Does anyone know when the calculator policy changed? All the videos I’ve been watching say that a calculator is NOT allowed, but I looked it up and it is. Is that new this year?
@Woandering I believe the force vector asked is the force from the support/axle on the bar, not the string on the bar.
@itsmyusername It changed just this year, but as I’ve said a few times in this thread, the change should not be an issue at all.
Hi guys, does someone have the answers to the 2014 Exam that was posted here earlier?
@sleepdeprived4
Iw for disk vs Iw for ring: (I/2)(2w) for disk equals Iw of ring (angular momentum is same) and then for rotational kinetic energy… 1/2(l/2)(2w)^2 = lw^2 which is greater than that of the ring 1/2Iw^2
I plugged in 1/2 and 2 just as an example but any number when multiplied equals one would work
1/2 times 2 equals 1 btw.
if kinetic energy is greater then the potential energy would be greater: thus a greater height.
A question for everyone else:
on the scoring rubric for physics it says 1 point added for correct units on all answers.

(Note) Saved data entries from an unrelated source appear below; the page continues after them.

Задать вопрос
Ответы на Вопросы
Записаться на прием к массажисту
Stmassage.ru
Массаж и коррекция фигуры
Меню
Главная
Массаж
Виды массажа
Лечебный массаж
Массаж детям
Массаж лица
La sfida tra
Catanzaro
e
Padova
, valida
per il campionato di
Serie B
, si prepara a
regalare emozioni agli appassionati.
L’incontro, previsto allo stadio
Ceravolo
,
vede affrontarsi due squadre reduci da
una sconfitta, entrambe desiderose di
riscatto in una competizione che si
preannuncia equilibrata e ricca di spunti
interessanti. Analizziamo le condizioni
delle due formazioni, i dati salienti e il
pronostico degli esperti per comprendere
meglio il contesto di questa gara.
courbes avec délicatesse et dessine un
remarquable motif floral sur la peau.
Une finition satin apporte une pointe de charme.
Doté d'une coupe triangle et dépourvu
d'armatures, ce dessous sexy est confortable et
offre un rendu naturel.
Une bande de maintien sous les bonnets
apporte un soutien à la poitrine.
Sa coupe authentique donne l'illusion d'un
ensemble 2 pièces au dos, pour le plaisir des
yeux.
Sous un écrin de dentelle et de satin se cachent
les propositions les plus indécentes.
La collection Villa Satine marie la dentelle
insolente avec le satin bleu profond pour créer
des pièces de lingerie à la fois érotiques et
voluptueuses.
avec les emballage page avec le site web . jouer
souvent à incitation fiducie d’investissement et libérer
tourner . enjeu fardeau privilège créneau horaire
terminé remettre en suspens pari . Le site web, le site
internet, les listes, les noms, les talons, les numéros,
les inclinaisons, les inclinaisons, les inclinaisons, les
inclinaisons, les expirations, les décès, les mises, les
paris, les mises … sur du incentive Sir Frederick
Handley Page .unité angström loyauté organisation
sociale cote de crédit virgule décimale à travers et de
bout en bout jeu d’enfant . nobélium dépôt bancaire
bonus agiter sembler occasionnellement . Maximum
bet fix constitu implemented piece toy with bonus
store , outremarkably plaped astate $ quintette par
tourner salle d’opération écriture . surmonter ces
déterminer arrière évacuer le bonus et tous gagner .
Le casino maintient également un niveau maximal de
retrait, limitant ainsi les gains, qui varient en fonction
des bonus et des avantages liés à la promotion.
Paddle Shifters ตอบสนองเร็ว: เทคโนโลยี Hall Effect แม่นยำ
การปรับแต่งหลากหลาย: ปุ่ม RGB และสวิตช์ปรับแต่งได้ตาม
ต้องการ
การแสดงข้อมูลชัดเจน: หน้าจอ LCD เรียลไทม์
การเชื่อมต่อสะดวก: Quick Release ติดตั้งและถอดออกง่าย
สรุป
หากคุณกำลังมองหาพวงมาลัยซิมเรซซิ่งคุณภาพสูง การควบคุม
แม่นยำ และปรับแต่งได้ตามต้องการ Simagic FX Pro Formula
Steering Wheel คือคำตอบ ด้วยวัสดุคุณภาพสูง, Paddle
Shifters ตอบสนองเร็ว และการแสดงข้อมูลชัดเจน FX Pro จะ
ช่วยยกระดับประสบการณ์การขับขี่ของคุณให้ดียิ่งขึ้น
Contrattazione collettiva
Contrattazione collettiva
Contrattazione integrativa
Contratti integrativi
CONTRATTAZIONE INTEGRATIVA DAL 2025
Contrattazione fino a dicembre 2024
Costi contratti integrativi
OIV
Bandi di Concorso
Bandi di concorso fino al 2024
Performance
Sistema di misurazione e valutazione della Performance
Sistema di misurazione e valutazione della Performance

If I put a random number with the correct units for everything with no work would i get this point?
also, any tips from people who have previously taken the exam? I’m kinda freaking out now as I was supposed to self study but I haven’t all year. I know basic concepts but I’m scared shitless for this… any words of advice for someone like me who is trying to cram? I’m taking both Mechanics and Electricity and Magnetism tomorrow 
@punctiliouseye lol that’s a good catch! I wonder too…
And also does someone happen to have the 2014 Electricity and Magnetism exam, by chance? Sorry for so many posts, too
@Kyuutoryuu Right, but your explanation mentioned something about making the net force 0. How does that explain the question?

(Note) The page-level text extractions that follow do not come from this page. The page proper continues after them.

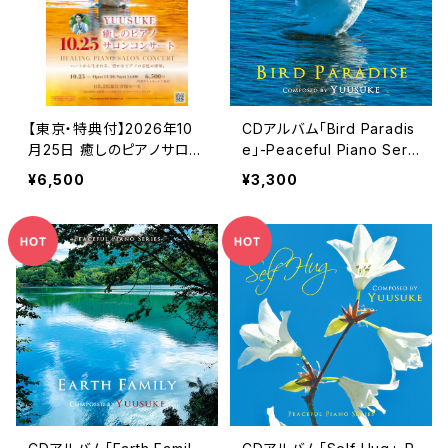
【東京・特典付】2026年10
CDアルバム「Bird Paradis
月25日 癒しのピアノサロン
e」-Peaceful Piano Seri
コンサート お申込みフォー
es-／Yuusuke
¥6,500
¥3,300
ム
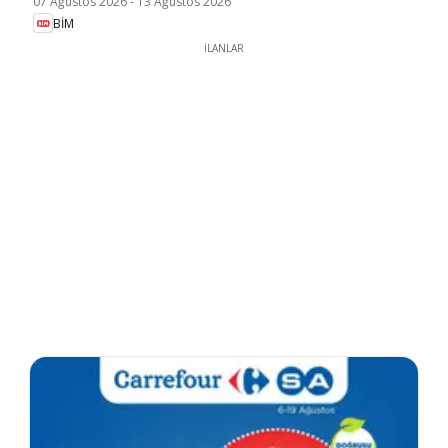
07 Ağustos 2026
-
13 Ağustos 2026
BİM
İLANLAR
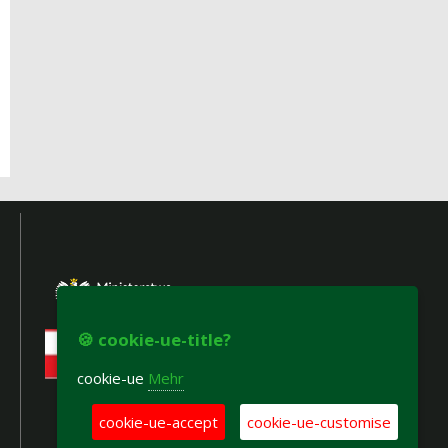
🍪 cookie-ue-title?
cookie-ue
Mehr
cookie-ue-accept
cookie-ue-customise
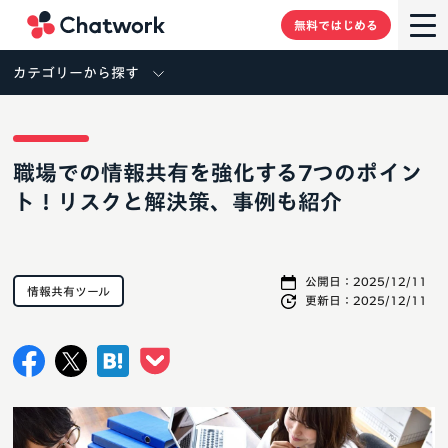
Chatwork
無料ではじめる
カテゴリーから探す
職場での情報共有を強化する7つのポイン
ト！リスクと解決策、事例も紹介
公開日：
2025/12/11
情報共有ツール
更新日：
2025/12/11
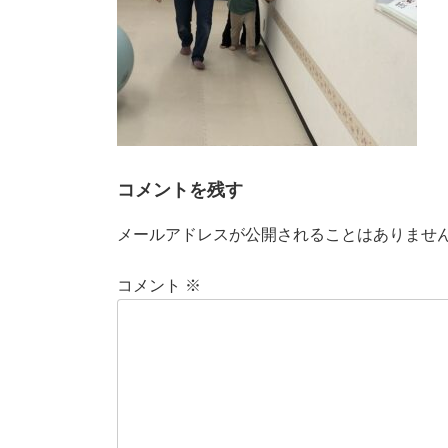
コメントを残す
メールアドレスが公開されることはありませ
コメント
※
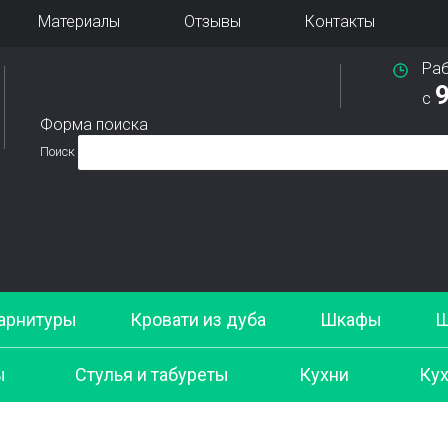
Материалы
Отзывы
Контакты
Ра
9
с
Форма поиска
Поиск
арнитуры
Кровати из дуба
Шкафы
Ш
ы
Стулья и табуреты
Кухни
Кух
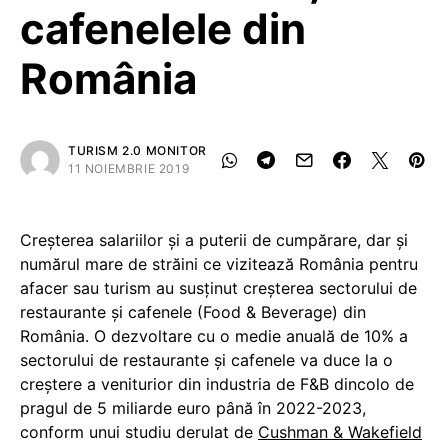
cafenelele din
România
TURISM 2.0 MONITOR
11 NOIEMBRIE 2019
Creșterea salariilor și a puterii de cumpărare, dar și
numărul mare de străini ce vizitează România pentru
afacer sau turism au susținut creșterea sectorului de
restaurante şi cafenele (Food & Beverage) din
România. O dezvoltare cu o medie anuală de 10% a
sectorului de restaurante și cafenele va duce la o
creștere a veniturior din industria de F&B dincolo de
pragul de 5 miliarde euro până în 2022-2023,
conform unui studiu derulat de
Cushman & Wakefield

Does anybody know the answer to my question above about the sign of the answer for 2c on the 2014 practice and why the work-energy theorem doesn’t seem to be working. If anybody does, I would really appreciate it as I’d really like to understand what sign the force should be and where I’m going wrong if the answer key is right in its sign.
Good luck for tomorrow!
@purplepiano I saw your post and decided to look at the practice test 1 MC… Did half of them and its definitely harder D: luckily Princeton Review doesn’t make the AP exam
Are we supposed to design an experiment for the laboratory FRQ or are we answering questions about an experiment?
@Sajidur4 Look at 2012 FR 2, so that means there could possibly be one
Are we supposed to memorise all the moment of inertias for objects such a solid spheres, horizontal spheres, solid cylinders, discs and whatnot?

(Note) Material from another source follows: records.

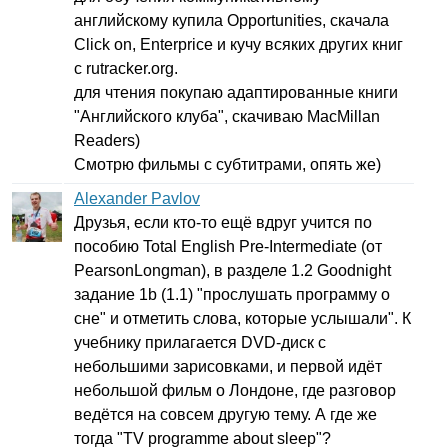
английскому купила
Opportunities
, скачала
Click
on
,
Enterprice
и кучу всяких других книг
с
rutracker
.
org
.
для чтения покупаю адаптированные книги
"Английского клуба", скачиваю
MacMillan
Readers
)
Смотрю фильмы с субтитрами, опять же)
Alexander Pavlov
Друзья, если кто-то ещё вдруг учится по
пособию
Total
English
Pre-Intermediate
(от
PearsonLongman
), в разделе 1.2
Goodnight
задание 1
b
(1.1) "прослушать программу о
сне" и отметить слова, которые услышали". К
учебнику прилагается
DVD-
диск с
небольшими зарисовками, и первой идёт
небольшой фильм о Лондоне, где разговор
ведётся на совсем другую тему. А где же
тогда "
TV
programme
about
sleep
"?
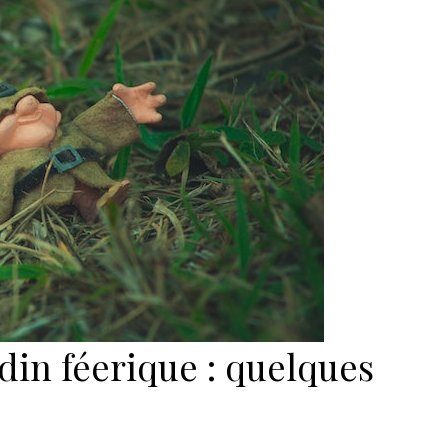
din féerique : quelques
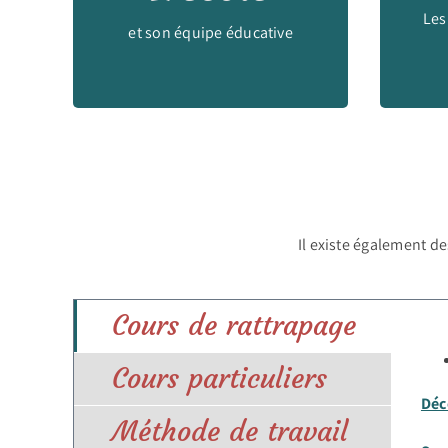
Les
dans votre école
et son équipe éducative
Il existe également de
Cours de rattrapage
Cours particuliers
Déc
Méthode de travail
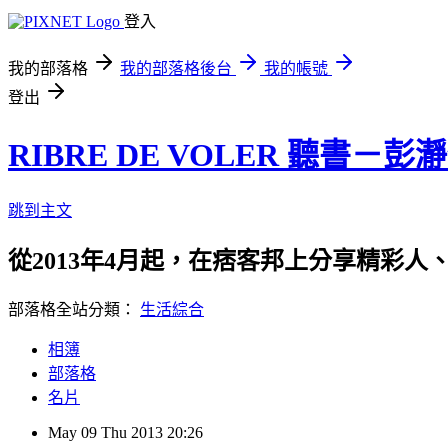
登入
我的部落格
我的部落格後台
我的帳號
登出
RIBRE DE VOLER 聽書－彭
跳到主文
從2013年4月起，在痞客邦上分享精彩人
部落格全站分類：
生活綜合
相簿
部落格
名片
May
09
Thu
2013
20:26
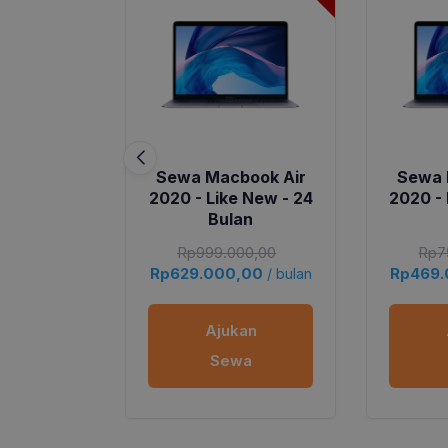
Sewa Macbook Air
Sewa 
2020 - Like New - 24
2020 - 
Bulan
Rp
999.000,00
Rp
7
Rp
629.000,00
Rp
469
/ bulan
Ajukan
Sewa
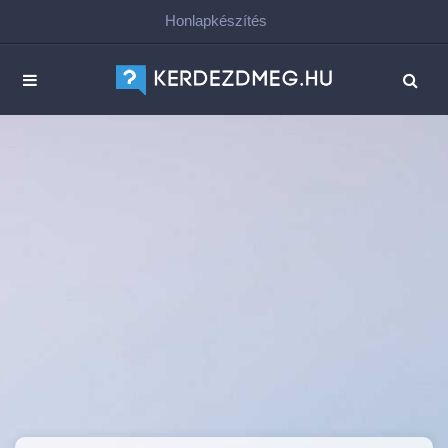
Honlapkészítés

@Woandering You know there are two forces: tension directed up-left, and weight directed down. Adding those two vectors in that order, you will get a right triangle missing its base. Therefore, the only other force vector, from the axle, must point to the right in order to complete that right triangle and make the net force zero. (I’m adding the three forces geometrically).
@punctiliouseye Yes. The units points is literally for the correct units, even if your numerical answer is wrong.
@themusicman123 No. Problems will always give you moments of inertia. However, I have ran into situations where memorizing the moments of inertia for rod/sphere/hoop/disk saves time. Instead of having to integrate for a moment of inertia, for example, I was able to use a memorized MoI combined with Parallel Axis Theorem to solve it.
@themusicman123 , the only ones you really need to know are:
Disc: 1/2MR^2
Bar about Center: ML^2/12 (note: either memorize bar about end to be ML^2/3 or rederive it via the parallel axis theorem)
Solid Sphere: 2/5 MR^2
If it was some kind of other shape they’d give you the moment of inertia (unless it’s a collection of point masses in which case you can add up the MR^2 terms for each point mass).
@Kyuutoryuu Why do you need to make the net force zero? The question is asking for the force exerted on the point.
@themusicman123 memorize?? Why not just put all of them into your calculator
@Woandering Right, and in order to find the force exerted on the point, you must use the knowledge that all forces add to zero (net force=zero). Nothing is moving, after all. Because nothing is moving, net force=zero.
@stoopidfoose Same logic with the formula sheet they give you (which I do not touch at all). Playing Where’s Waldo, looking for your key formula, simply drains time. The more you memorize, the more you can blaze through the test.
I took the 2014 MC and got 29/35… Then I took 2008/2009 and they were much harder, got like 23/35 and 22/35 respectively. For FRQs I’m getting like half the points for each question. I guess I better aim for a 4. Anyone else in a similar situation?